Uzak Ülke kitabındaki ümmet hassasiyetinin lise yıllarına dayandığını belirten Ceran “O yıllarda İslam Coğrafyasıyla ilgili haberleri ciddiyetle takip eder,haber küpürlerini ajandaya yapıştırırdım.Fazlasıyla politik öğrencilerdi. Okula Filistin poşusuyla gider,eylemleri-yürüyüşleri kaçırmazdık”dedi.
Lise yıllarında birçok okuma yapıp siyaset,edebiyat,sinema dergilerini takip ettiğini söyleyen Ceran,kendisini en çok etkileyen kitabın Muhammed Esed’in Mekkeye Giden Yol olduğunu belirtti.
17 yaşındayken dört arkadaşıyla beraber çıkartmaya başladıkları Edebi Pankart’a da değinen Ceran “Siyasi,sosyal meselelere değiniyor,Filistinle ilgili çeviriler yayınlıyor,mücadeleci bir edebiyat ortaya koyuyorduk.Bu nedenle dergimiz çok ilgi gördü,henüz 3.sayısından itibaren 40’a yakın ilde satılıp okunmaya başladı”ifadelerini kullandı.

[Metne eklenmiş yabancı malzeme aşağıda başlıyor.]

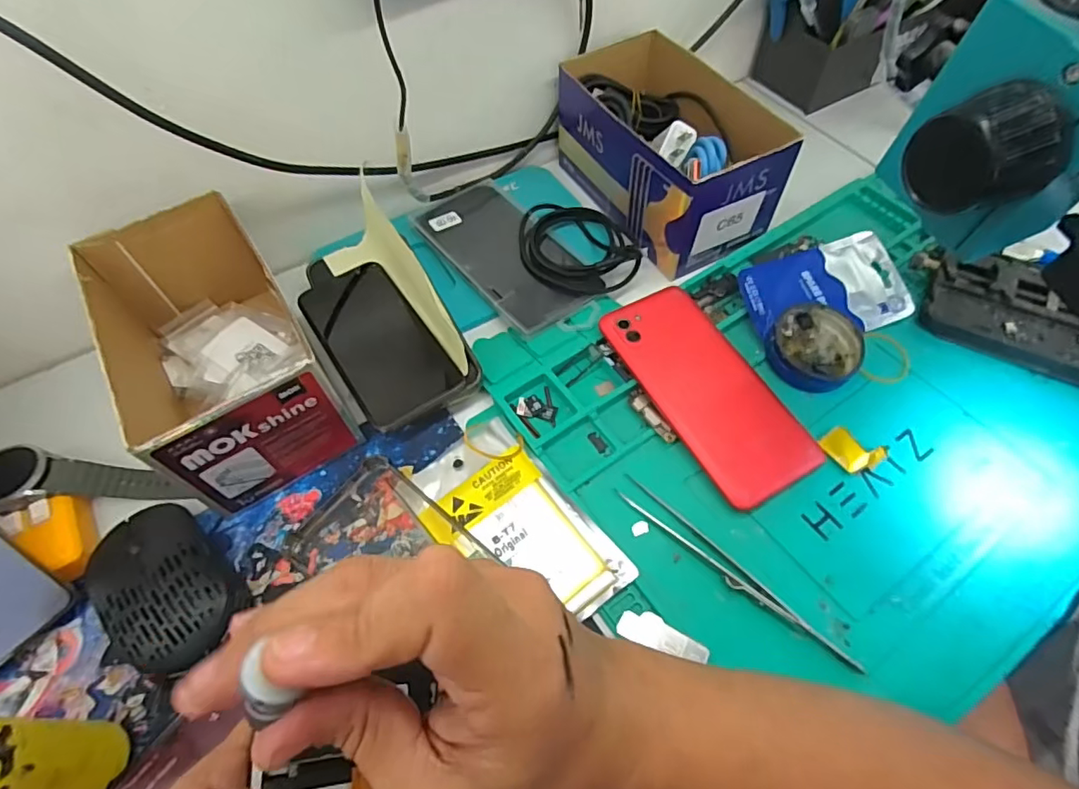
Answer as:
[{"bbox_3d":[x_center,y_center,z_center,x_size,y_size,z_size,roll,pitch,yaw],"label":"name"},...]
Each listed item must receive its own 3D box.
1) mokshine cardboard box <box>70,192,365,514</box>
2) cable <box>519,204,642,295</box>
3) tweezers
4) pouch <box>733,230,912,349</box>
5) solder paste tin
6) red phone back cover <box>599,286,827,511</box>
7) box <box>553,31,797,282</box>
[{"bbox_3d":[-0.209,-0.037,0.353,0.094,0.076,0.188,-28,63,-17],"label":"mokshine cardboard box"},{"bbox_3d":[0.029,-0.127,0.438,0.086,0.035,0.096,-11,59,-7],"label":"cable"},{"bbox_3d":[0.110,0.098,0.319,0.153,0.014,0.018,40,66,21],"label":"tweezers"},{"bbox_3d":[0.213,-0.078,0.416,0.115,0.023,0.073,-15,60,-10],"label":"pouch"},{"bbox_3d":[0.197,-0.035,0.394,0.071,0.019,0.059,-34,65,-19],"label":"solder paste tin"},{"bbox_3d":[0.113,-0.006,0.375,0.075,0.009,0.161,-27,67,-16],"label":"red phone back cover"},{"bbox_3d":[0.103,-0.202,0.454,0.107,0.083,0.182,-25,62,-15],"label":"box"}]

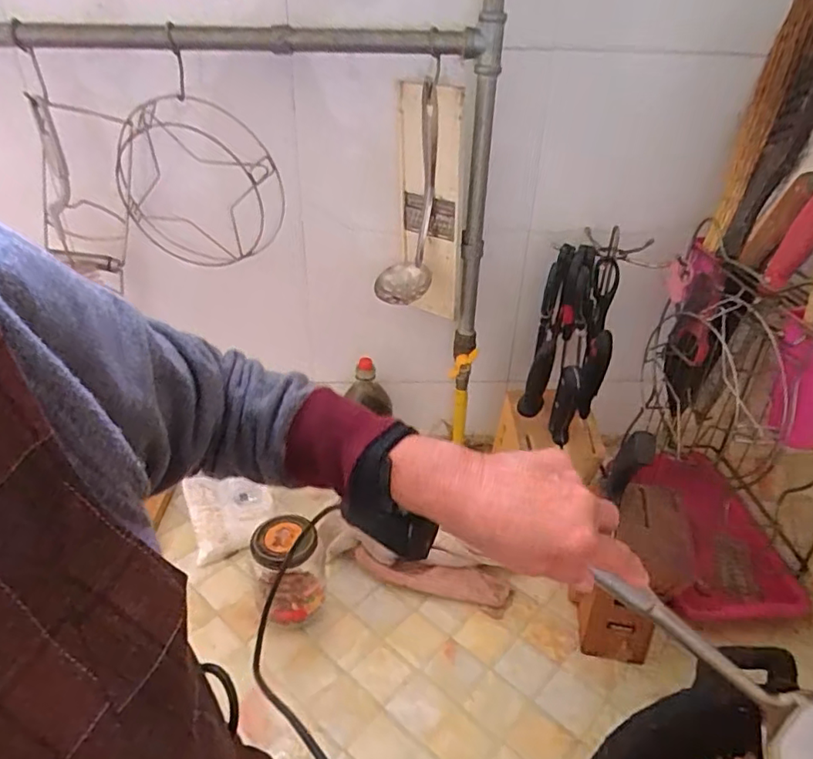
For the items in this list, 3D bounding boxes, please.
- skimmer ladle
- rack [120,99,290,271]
[{"bbox_3d":[-0.002,-0.208,0.663,0.068,0.233,0.063,1,33,-1],"label":"skimmer ladle"},{"bbox_3d":[-0.240,-0.224,0.665,0.202,0.194,0.050,0,42,20],"label":"rack"}]

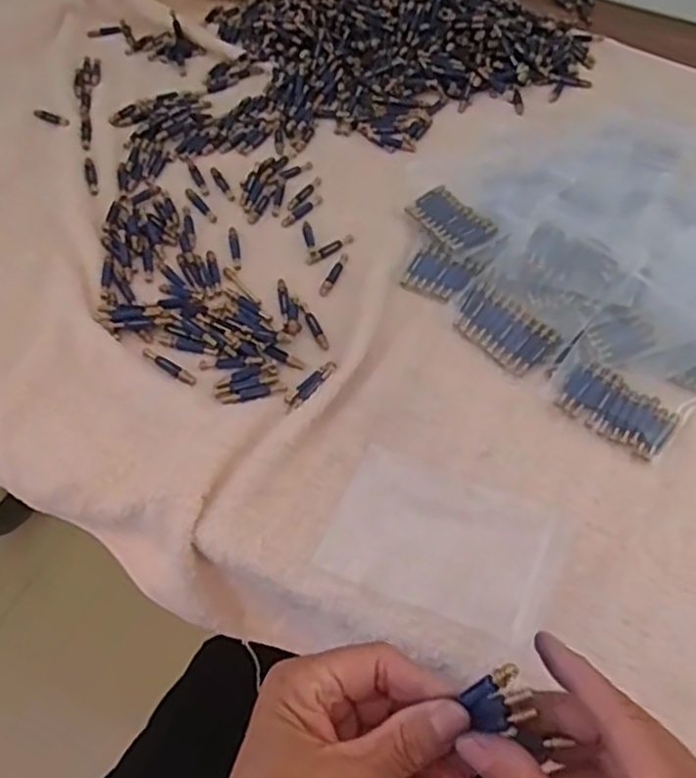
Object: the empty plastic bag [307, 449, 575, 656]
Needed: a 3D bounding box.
[{"bbox_3d":[0.051,0.079,0.377,0.117,0.011,0.077,22,56,13],"label":"empty plastic bag"}]

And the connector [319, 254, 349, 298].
[{"bbox_3d":[-0.010,-0.079,0.491,0.008,0.004,0.041,19,55,11],"label":"connector"}]

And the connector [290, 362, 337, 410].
[{"bbox_3d":[-0.022,-0.004,0.432,0.012,0.004,0.038,37,60,22],"label":"connector"}]

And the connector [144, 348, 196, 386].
[{"bbox_3d":[-0.110,-0.014,0.439,0.041,0.004,0.009,33,59,20],"label":"connector"}]

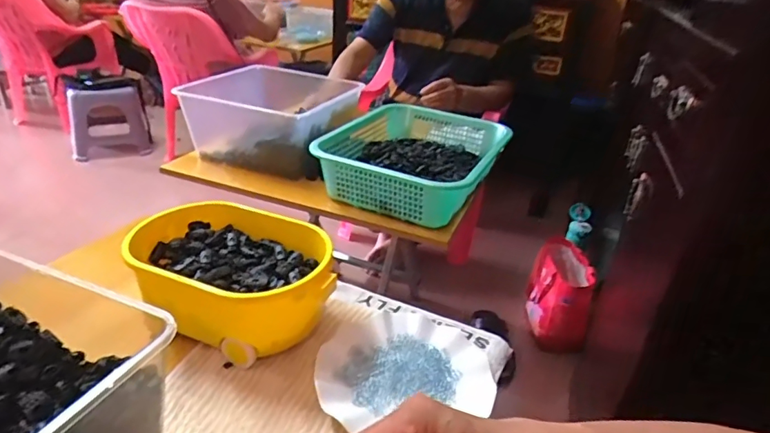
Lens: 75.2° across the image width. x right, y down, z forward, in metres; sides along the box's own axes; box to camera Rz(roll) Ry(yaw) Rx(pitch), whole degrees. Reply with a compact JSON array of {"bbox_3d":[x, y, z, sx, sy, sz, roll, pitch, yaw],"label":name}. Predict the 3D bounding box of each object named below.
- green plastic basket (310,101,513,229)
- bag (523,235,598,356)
[{"bbox_3d":[0.057,-0.118,1.002,0.315,0.095,0.387,14,30,18],"label":"green plastic basket"},{"bbox_3d":[0.484,0.225,1.407,0.159,0.241,0.255,12,29,13],"label":"bag"}]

Edebi Pankart’ın ardından Haksöz Dergisinde İslam Coğrafyasıyla ilgili yazılarını yayınlama başlayan Ceran “Uzak Ülke’nin temelleri o yıllara dayanıyor.Önce uzaktan gözlemleyip yazdığım bölgelere daha sonra giderek,doğrudan sahanın içinden yazma fırsatım oldu.Afrika’ya,Balkanlar’a, Ortadoğu’ya yaptığım seyehatlerle ilgili yazdıklarımı yayınlıyordum” dedi.Daha sonra kitapta ele aldığı Bosna’dan, Afganistan’a, Suriye’den,Haiti’ye, Hindistan, Açe’ye,Bangladeş’ten, Burkina Faso’ya ve daha birçok coğrafyaya ve ilişkin tespit ve gözlemlerini aktaran Ceran “Dünya’da korkunç bir şekilde merhamet ve vicdan hareketine ihtiyaç var.Hali hazırda yalnızca Suriye ve Filistin’de değil,Müslümanların yaşadığı birçok coğrafyada büyük sıkıntılar var.Bunları hem takip edip hem okumamız hem de gördüklerimizi birbirimizle paylaşmamız gerekiyor.Nasıl ki adımız söylenince hemen dönüp bakıyoruz, islam coğrafyasıyla ilgili bir haber duyunca da hemen kulak kesilmeliyiz.Nuri Pakdil İstanbul’la, Ankara’yla beraber Kudüs’ün,Mekke’nin de hava durumunu takip edermiş.Bizlerin de bu bilinçte olması lazım.”ifadelerini kullandı.
Söyleşi Çay faslında Ceran’ın gençlere tavsiyeleri ve soruları yanıtlamasıyla son buldu.